▶ What is required
Repeat the records. Match each character exactly.

Records drawn from a dataset
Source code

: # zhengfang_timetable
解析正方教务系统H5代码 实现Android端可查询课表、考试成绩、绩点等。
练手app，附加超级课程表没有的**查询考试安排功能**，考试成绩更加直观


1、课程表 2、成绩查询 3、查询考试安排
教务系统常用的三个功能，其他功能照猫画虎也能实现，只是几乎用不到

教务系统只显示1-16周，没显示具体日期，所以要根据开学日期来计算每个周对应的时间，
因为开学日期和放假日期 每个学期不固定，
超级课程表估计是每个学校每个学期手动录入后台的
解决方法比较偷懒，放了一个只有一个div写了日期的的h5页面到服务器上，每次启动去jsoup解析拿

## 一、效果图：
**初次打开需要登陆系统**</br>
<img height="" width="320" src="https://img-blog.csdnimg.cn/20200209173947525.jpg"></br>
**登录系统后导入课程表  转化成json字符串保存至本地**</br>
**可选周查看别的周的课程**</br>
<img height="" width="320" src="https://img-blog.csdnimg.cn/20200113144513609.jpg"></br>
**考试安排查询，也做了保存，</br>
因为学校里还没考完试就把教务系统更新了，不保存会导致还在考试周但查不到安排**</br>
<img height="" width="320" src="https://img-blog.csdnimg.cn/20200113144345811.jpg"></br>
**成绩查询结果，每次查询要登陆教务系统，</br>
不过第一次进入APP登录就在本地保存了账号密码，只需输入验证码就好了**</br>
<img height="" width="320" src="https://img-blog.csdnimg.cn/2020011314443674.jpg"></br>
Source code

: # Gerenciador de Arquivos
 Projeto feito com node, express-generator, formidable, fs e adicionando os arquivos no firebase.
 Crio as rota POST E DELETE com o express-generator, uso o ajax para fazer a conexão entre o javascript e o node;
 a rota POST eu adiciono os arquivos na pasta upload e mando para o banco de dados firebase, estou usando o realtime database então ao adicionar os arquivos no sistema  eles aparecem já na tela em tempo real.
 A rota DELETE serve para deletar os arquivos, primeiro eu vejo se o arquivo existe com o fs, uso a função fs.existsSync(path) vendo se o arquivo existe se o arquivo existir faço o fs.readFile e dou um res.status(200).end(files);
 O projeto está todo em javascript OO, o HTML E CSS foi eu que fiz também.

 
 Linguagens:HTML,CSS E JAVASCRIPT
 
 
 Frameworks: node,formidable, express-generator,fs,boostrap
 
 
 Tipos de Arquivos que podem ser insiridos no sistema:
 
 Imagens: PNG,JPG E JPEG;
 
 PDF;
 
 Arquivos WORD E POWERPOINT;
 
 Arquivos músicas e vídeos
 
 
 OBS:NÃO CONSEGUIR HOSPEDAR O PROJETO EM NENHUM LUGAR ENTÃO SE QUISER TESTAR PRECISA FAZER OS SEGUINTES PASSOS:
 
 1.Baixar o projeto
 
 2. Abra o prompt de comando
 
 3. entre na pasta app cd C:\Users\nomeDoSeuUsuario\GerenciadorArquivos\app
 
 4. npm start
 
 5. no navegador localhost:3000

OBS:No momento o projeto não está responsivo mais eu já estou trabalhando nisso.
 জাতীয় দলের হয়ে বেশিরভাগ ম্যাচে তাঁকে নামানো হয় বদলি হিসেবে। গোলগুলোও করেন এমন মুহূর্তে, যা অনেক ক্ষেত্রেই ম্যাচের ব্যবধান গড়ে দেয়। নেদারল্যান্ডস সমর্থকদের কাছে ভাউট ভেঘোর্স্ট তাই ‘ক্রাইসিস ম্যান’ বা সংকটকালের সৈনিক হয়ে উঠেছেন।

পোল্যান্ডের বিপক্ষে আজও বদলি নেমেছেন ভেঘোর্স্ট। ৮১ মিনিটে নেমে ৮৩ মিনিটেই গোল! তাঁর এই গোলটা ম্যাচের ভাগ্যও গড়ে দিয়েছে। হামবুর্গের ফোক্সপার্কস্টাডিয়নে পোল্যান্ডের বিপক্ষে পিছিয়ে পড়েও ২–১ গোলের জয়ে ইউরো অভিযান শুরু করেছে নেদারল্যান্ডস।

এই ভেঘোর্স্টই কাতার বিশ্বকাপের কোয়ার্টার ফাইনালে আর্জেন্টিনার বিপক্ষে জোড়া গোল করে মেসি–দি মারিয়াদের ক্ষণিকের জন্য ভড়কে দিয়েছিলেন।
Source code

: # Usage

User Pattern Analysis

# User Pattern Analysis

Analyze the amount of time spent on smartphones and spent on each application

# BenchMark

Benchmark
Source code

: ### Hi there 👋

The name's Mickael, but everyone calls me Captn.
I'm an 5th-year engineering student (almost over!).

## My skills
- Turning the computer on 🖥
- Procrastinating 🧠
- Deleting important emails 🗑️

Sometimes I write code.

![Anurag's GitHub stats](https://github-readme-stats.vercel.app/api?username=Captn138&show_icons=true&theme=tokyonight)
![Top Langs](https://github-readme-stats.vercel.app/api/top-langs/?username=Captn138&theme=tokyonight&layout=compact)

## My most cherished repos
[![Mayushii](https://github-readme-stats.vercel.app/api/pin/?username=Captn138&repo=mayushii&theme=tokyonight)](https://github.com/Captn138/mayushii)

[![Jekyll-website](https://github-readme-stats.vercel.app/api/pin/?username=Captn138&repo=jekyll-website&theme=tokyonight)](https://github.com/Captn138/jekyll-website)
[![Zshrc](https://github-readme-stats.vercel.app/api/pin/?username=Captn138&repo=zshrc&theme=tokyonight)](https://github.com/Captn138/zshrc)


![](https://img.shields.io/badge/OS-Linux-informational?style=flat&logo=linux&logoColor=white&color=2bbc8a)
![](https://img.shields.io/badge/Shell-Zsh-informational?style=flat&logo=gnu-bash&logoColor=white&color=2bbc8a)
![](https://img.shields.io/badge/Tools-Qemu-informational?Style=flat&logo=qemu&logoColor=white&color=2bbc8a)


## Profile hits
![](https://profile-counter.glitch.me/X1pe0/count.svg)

▶ Response to this task
Source code

: # zhengfang_timetable
解析正方教务系统H5代码 实现Android端可查询课表、考试成绩、绩点等。
练手app，附加超级课程表没有的**查询考试安排功能**，考试成绩更加直观


1、课程表 2、成绩查询 3、查询考试安排
教务系统常用的三个功能，其他功能照猫画虎也能实现，只是几乎用不到

教务系统只显示1-16周，没显示具体日期，所以要根据开学日期来计算每个周对应的时间，
因为开学日期和放假日期 每个学期不固定，
超级课程表估计是每个学校每个学期手动录入后台的
解决方法比较偷懒，放了一个只有一个div写了日期的的h5页面到服务器上，每次启动去jsoup解析拿

## 一、效果图：
**初次打开需要登陆系统**</br>
<img height="" width="320" src="https://img-blog.csdnimg.cn/20200209173947525.jpg"></br>
**登录系统后导入课程表  转化成json字符串保存至本地**</br>
**可选周查看别的周的课程**</br>
<img height="" width="320" src="https://img-blog.csdnimg.cn/20200113144513609.jpg"></br>
**考试安排查询，也做了保存，</br>
因为学校里还没考完试就把教务系统更新了，不保存会导致还在考试周但查不到安排**</br>
<img height="" width="320" src="https://img-blog.csdnimg.cn/20200113144345811.jpg"></br>
**成绩查询结果，每次查询要登陆教务系统，</br>
不过第一次进入APP登录就在本地保存了账号密码，只需输入验证码就好了**</br>
<img height="" width="320" src="https://img-blog.csdnimg.cn/2020011314443674.jpg"></br>
Source code

: # Gerenciador de Arquivos
 Projeto feito com node, express-generator, formidable, fs e adicionando os arquivos no firebase.
 Crio as rota POST E DELETE com o express-generator, uso o ajax para fazer a conexão entre o javascript e o node;
 a rota POST eu adiciono os arquivos na pasta upload e mando para o banco de dados firebase, estou usando o realtime database então ao adicionar os arquivos no sistema  eles aparecem já na tela em tempo real.
 A rota DELETE serve para deletar os arquivos, primeiro eu vejo se o arquivo existe com o fs, uso a função fs.existsSync(path) vendo se o arquivo existe se o arquivo existir faço o fs.readFile e dou um res.status(200).end(files);
 O projeto está todo em javascript OO, o HTML E CSS foi eu que fiz também.

 
 Linguagens:HTML,CSS E JAVASCRIPT
 
 
 Frameworks: node,formidable, express-generator,fs,boostrap
 
 
 Tipos de Arquivos que podem ser insiridos no sistema:
 
 Imagens: PNG,JPG E JPEG;
 
 PDF;
 
 Arquivos WORD E POWERPOINT;
 
 Arquivos músicas e vídeos
 
 
 OBS:NÃO CONSEGUIR HOSPEDAR O PROJETO EM NENHUM LUGAR ENTÃO SE QUISER TESTAR PRECISA FAZER OS SEGUINTES PASSOS:
 
 1.Baixar o projeto
 
 2. Abra o prompt de comando
 
 3. entre na pasta app cd C:\Users\nomeDoSeuUsuario\GerenciadorArquivos\app
 
 4. npm start
 
 5. no navegador localhost:3000

OBS:No momento o projeto não está responsivo mais eu já estou trabalhando nisso.
 জাতীয় দলের হয়ে বেশিরভাগ ম্যাচে তাঁকে নামানো হয় বদলি হিসেবে। গোলগুলোও করেন এমন মুহূর্তে, যা অনেক ক্ষেত্রেই ম্যাচের ব্যবধান গড়ে দেয়। নেদারল্যান্ডস সমর্থকদের কাছে ভাউট ভেঘোর্স্ট তাই ‘ক্রাইসিস ম্যান’ বা সংকটকালের সৈনিক হয়ে উঠেছেন।

পোল্যান্ডের বিপক্ষে আজও বদলি নেমেছেন ভেঘোর্স্ট। ৮১ মিনিটে নেমে ৮৩ মিনিটেই গোল! তাঁর এই গোলটা ম্যাচের ভাগ্যও গড়ে দিয়েছে। হামবুর্গের ফোক্সপার্কস্টাডিয়নে পোল্যান্ডের বিপক্ষে পিছিয়ে পড়েও ২–১ গোলের জয়ে ইউরো অভিযান শুরু করেছে নেদারল্যান্ডস।

এই ভেঘোর্স্টই কাতার বিশ্বকাপের কোয়ার্টার ফাইনালে আর্জেন্টিনার বিপক্ষে জোড়া গোল করে মেসি–দি মারিয়াদের ক্ষণিকের জন্য ভড়কে দিয়েছিলেন।
Source code

: # Usage

User Pattern Analysis

# User Pattern Analysis

Analyze the amount of time spent on smartphones and spent on each application

# BenchMark

Benchmark
Source code

: ### Hi there 👋

The name's Mickael, but everyone calls me Captn.
I'm an 5th-year engineering student (almost over!).

## My skills
- Turning the computer on 🖥
- Procrastinating 🧠
- Deleting important emails 🗑️

Sometimes I write code.

![Anurag's GitHub stats](https://github-readme-stats.vercel.app/api?username=Captn138&show_icons=true&theme=tokyonight)
![Top Langs](https://github-readme-stats.vercel.app/api/top-langs/?username=Captn138&theme=tokyonight&layout=compact)

## My most cherished repos
[![Mayushii](https://github-readme-stats.vercel.app/api/pin/?username=Captn138&repo=mayushii&theme=tokyonight)](https://github.com/Captn138/mayushii)

[![Jekyll-website](https://github-readme-stats.vercel.app/api/pin/?username=Captn138&repo=jekyll-website&theme=tokyonight)](https://github.com/Captn138/jekyll-website)
[![Zshrc](https://github-readme-stats.vercel.app/api/pin/?username=Captn138&repo=zshrc&theme=tokyonight)](https://github.com/Captn138/zshrc)


![](https://img.shields.io/badge/OS-Linux-informational?style=flat&logo=linux&logoColor=white&color=2bbc8a)
![](https://img.shields.io/badge/Shell-Zsh-informational?style=flat&logo=gnu-bash&logoColor=white&color=2bbc8a)
![](https://img.shields.io/badge/Tools-Qemu-informational?Style=flat&logo=qemu&logoColor=white&color=2bbc8a)


## Profile hits
![](https://profile-counter.glitch.me/X1pe0/count.svg)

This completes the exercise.